A personal story here. As you know I'm a fan of Integral theory, where those with insights like MacGilchrist fit well into. My first book of Ken Wilber's I read was what is considered his Magnum Opus 1,000 page Sex, Ecology, and Spirituality. I found it enormously helpful in taken all of my disparate views and understandings and giving them an incredibly cohesive framework for my mind, which had been trying to create a "big picture" view of this enormously complex landscape. I gobbled it up, read multiple books of his, etc. The maps and models really helped take this otherwise frustrated and almost apathetic mind something to stand upon rationally.
But then, I took up a mediation practice, which was the result of something I read which he quoted from some Zen teacher, "Enlightenment happens by accident, but meditation makes you accident-prone". I took that in the sense of putting yourself out into the middle of the street, so that is just what I did, metaphorically speaking of course.
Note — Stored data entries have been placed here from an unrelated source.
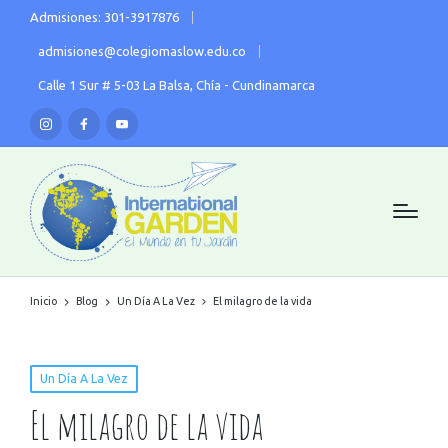
Admisiones: 301-3917876
admisiones@colegiomaslow.edu.co
Calle 1 Sur # 5-03 La Balsa, Chía - Cundinamarca
Inicio
Blog
Un Día A La Vez
El milagro de la vida
Un Día A La Vez
El milagro de la vida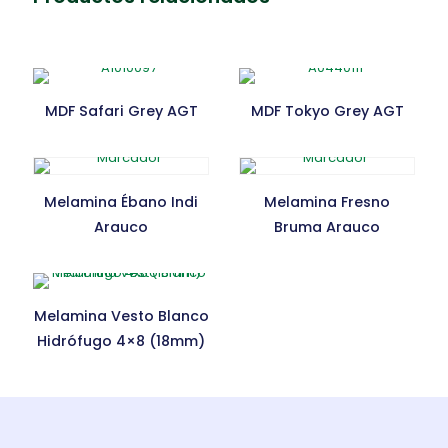
MDF Safari Grey AGT
MDF Tokyo Grey AGT
Melamina Ébano Indi
Melamina Fresno
Arauco
Bruma Arauco
Melamina Vesto Blanco
Hidrófugo 4×8 (18mm)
I took to it like a duck to water, and within a very short time I moved into deeply expansive spaces. And it was at that moment that everything shifted.
Where I had been relying on my reasoning mental mind, finding a huge reservoir of meat to sink my teeth into with Integral theory (and it is that), suddenly I saw that whole thing shift into a two-dimensional tree-like structure, where it felt like I had just added a 2nd brain on top of my 1st brain. Suddenly these models of reality were seen as mental objects, and that what is found in the meditative, subjective interior spaces of consciousness itself, illuminates pieces and aspects of these mental understandings. In other words, it creates a real, tangible, lived context, to an otherwise, theoretical mental construct and model of the world.
This is the difference between knowledge, and Truth. Truth, with the capital T, is much more illumination, than it is propositional knowledge. This is where and why spiritual development is critical towards understanding as a human. Head knowledge from the sciences and theatrical maps, are powerful tools, but they cannot and do not inform the core of our humanity. We are spiritual beings, that is before and beyond the discursive rational mind. We feel ourselves in the
atmosphere of reality. That is really where we live. And if we try to think it exclusively, we fail to swim in it and find ourselves.
I’m more interested in being than doing and question just how much one person can help another on his journey.
Amen.
In general I resist rigid categories. Still I will look around to see if I can find more from Ken Wilber in his own words. Thanks.
Yeah, I found that video from Combs to be a little disappointing, after I'd already shared it. He didn't really talk about it, but just shared other Internet users interpretations of that matrix, which were largely inaccurate to boot.
I have several books of Wilber I'd recommend, depending on where your focus is. But one I like to recommend that is relatively easy to read for his works, is a Sociable God. The preface to it alone is close to half the book, but I find the most informative. Chapters of the book I found most helpful were on "Definitions of Religion", and "Belief, Faith, Experience, and Adaptation". I draw from his insights all the time in helping myself find my way through the weeds in these terms which causes huge amounts of confusion in both discussions about these topics, and in looking at the nature of these for myself.
Great discussing these things with you.